A clean, direct signal is the most common " signal of choice
" in the recording world. The rationale is that any desired
effect can always be added later with processing. Even the most
primitive, one-man jingle shop has a tiny closet, its interior covered
with sound absorptive foam or fiberglass. Inside the "box"
is a basic vocal booth, a mic, windscreen and eventually, the talent.

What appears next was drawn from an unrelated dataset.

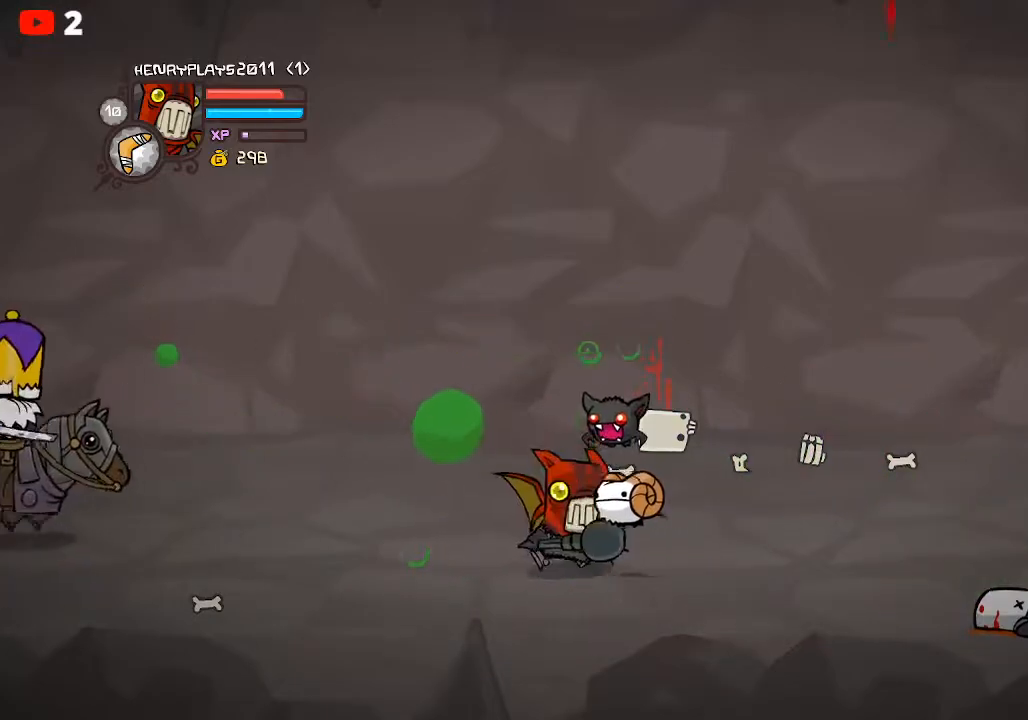
{"buttons": [], "left_stick": "up-left", "events": [[300, "left_stick", "down-right"], [433, "left_stick", "up-left"]]}
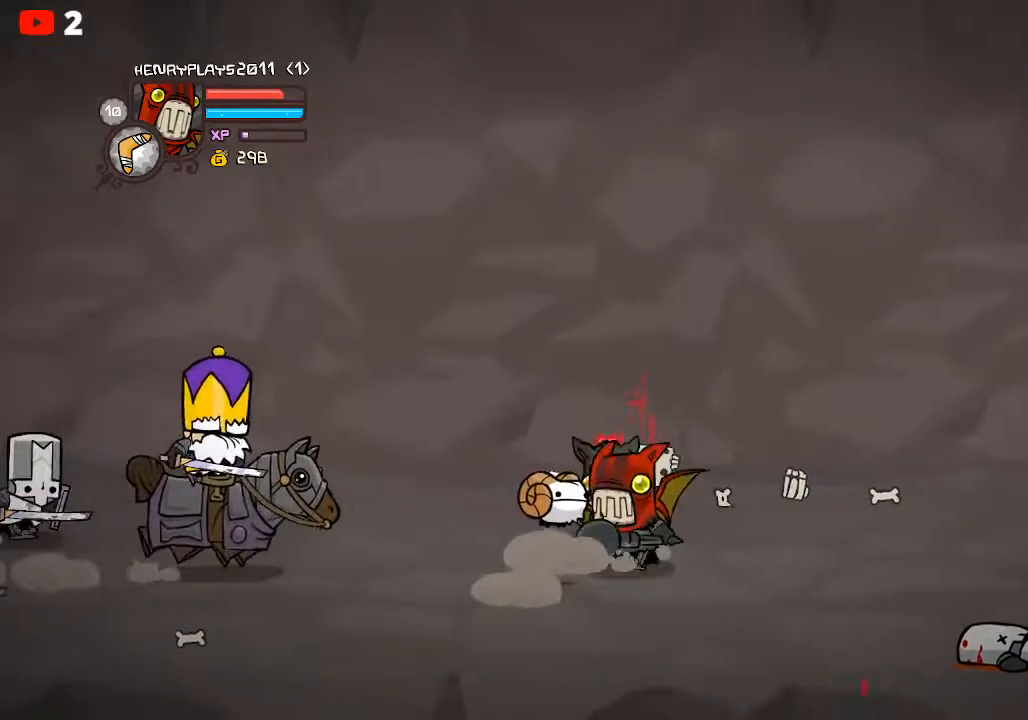
{"buttons": [], "left_stick": "right", "events": [[67, "left_stick", "up"], [283, "left_stick", "right"]]}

An acoustic system has been developed to saturate the sound fusion
(Haas effect) time period with a group of statistically diffuse
coherent reflections. Three years ago, the design strategy, mechanical
configurations and the acoustic signatures for this technique was
introduced at the AES as a digital sampling booth. This acoustic
conduction has since been coined QSF, which stands for "Quick
Sound Field". Here is presented a follow up report covering
some of the applications for this acoustic technique which have
developed since its introduction.
An anechoic recording space may seem simple in concept but it is
difficult in practice. Early reflections usually do exist - off
of the script stand, paper, window, light fixtures, the floor and
other patches of sound reflecting surface. A real-world vocal booth
has any number of discrete reflections and resonance problems that
add to and color the direct signal. A highly absorptive space that
is somewhat acoustically dirty is most difficult for the engineer
to mic and for talent to work in.
Mic placement is very sensitive to the coloration effects of discrete
early reflections and resonance. The sound of the talent is colored
by the effects of the mic position. Often, setting up means no more
than choosing the best coloration effects. Since consistent sound
of an audio track is very important to the engineer, dubs take an
inordinate amount of time as the engineer fishes for mic and talent
positions in the room, trying to recapture the coloration of the
prior day's work.
A dead vocal booth provides little to no acoustic feedback for
the talent. Talent suffers sensory deprivation while in the box.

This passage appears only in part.